Je dois ajouter, à titre personnel, que je regrette que le Gouvernement n'ait pas cru bon jusqu'ici de demander au Conseil d'État son sentiment sur la conformité à la Constitution des trois options soumises au Conseil.

Et je pense que, lorsque nous aurons davantage d'informations sur les modalités de cette deuxième option proposée, il sera utile de déterminer si cette procédure simplifiée pour une partie de la Convention Europol est réellement opérationnelle, car rien ne permet aujourd'hui d'en être certain.

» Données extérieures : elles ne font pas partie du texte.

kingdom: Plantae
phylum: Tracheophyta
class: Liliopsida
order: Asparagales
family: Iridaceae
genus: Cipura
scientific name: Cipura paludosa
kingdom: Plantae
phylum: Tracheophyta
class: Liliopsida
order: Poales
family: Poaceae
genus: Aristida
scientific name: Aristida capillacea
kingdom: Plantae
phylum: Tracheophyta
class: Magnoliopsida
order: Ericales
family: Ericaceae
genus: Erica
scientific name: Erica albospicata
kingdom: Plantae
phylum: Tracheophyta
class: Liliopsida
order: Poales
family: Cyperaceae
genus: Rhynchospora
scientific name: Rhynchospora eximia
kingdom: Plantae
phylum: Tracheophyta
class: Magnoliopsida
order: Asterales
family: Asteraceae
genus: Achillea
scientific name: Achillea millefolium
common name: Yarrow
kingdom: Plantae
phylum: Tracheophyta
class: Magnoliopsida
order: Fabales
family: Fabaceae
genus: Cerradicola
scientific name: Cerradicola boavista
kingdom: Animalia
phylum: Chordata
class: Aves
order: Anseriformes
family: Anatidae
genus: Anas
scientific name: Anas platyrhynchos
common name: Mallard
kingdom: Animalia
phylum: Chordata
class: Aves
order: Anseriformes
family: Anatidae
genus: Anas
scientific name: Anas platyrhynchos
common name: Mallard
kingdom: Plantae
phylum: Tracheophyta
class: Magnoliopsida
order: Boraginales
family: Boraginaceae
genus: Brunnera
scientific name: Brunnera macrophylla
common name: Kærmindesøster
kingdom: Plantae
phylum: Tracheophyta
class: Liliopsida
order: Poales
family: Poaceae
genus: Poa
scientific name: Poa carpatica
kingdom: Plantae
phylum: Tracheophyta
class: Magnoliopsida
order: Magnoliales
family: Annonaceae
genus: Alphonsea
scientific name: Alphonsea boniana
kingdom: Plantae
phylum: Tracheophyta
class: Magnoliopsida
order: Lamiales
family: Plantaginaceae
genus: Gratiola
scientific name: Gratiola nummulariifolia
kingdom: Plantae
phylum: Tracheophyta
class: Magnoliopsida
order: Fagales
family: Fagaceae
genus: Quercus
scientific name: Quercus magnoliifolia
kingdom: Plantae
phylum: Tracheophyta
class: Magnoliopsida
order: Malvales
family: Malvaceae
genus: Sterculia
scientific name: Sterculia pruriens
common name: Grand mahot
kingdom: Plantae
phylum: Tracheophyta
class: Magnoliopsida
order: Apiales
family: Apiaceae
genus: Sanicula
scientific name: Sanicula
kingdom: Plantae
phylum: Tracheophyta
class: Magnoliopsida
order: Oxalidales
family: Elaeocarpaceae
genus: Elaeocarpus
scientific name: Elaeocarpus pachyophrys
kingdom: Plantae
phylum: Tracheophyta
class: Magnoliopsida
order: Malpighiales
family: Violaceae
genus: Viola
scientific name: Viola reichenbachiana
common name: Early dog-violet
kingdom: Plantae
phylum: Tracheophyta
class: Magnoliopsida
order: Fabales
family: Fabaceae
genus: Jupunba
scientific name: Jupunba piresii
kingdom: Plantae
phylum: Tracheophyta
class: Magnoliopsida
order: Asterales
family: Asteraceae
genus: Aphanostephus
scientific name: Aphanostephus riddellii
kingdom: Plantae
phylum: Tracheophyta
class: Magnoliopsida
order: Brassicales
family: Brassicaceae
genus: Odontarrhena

Compte rendu sommaire du débat

M. Pierre Fauchon :

Je suis en plein accord avec votre proposition. La seconde option est manifestement la meilleure. Et il reste à déterminer, au sein de la Convention Europol, ce qui appartient au domaine législatif et ce qui appartient au domaine réglementaire.

M. Serge Lagauche :

C'est là un domaine d'une grande complexité et je ne suis pas en mesure de me prononcer sur tous les considérants que vous avez évoqués à l'appui de votre argumentation. Je suis réservé, à titre personnel, à l'égard de tout ce qui peut entraver le fonctionnement d'Europol ou son efficacité ; ce qui ne veut pas dire que je suis opposé à votre souci d'assurer le respect des règles constitutionnelles.

M. Bernard Angels :

Le problème de constitutionnalité est clair et la consultation du Conseil d'État paraît appropriée.

La délégation a alors approuvé la proposition du rapporteur.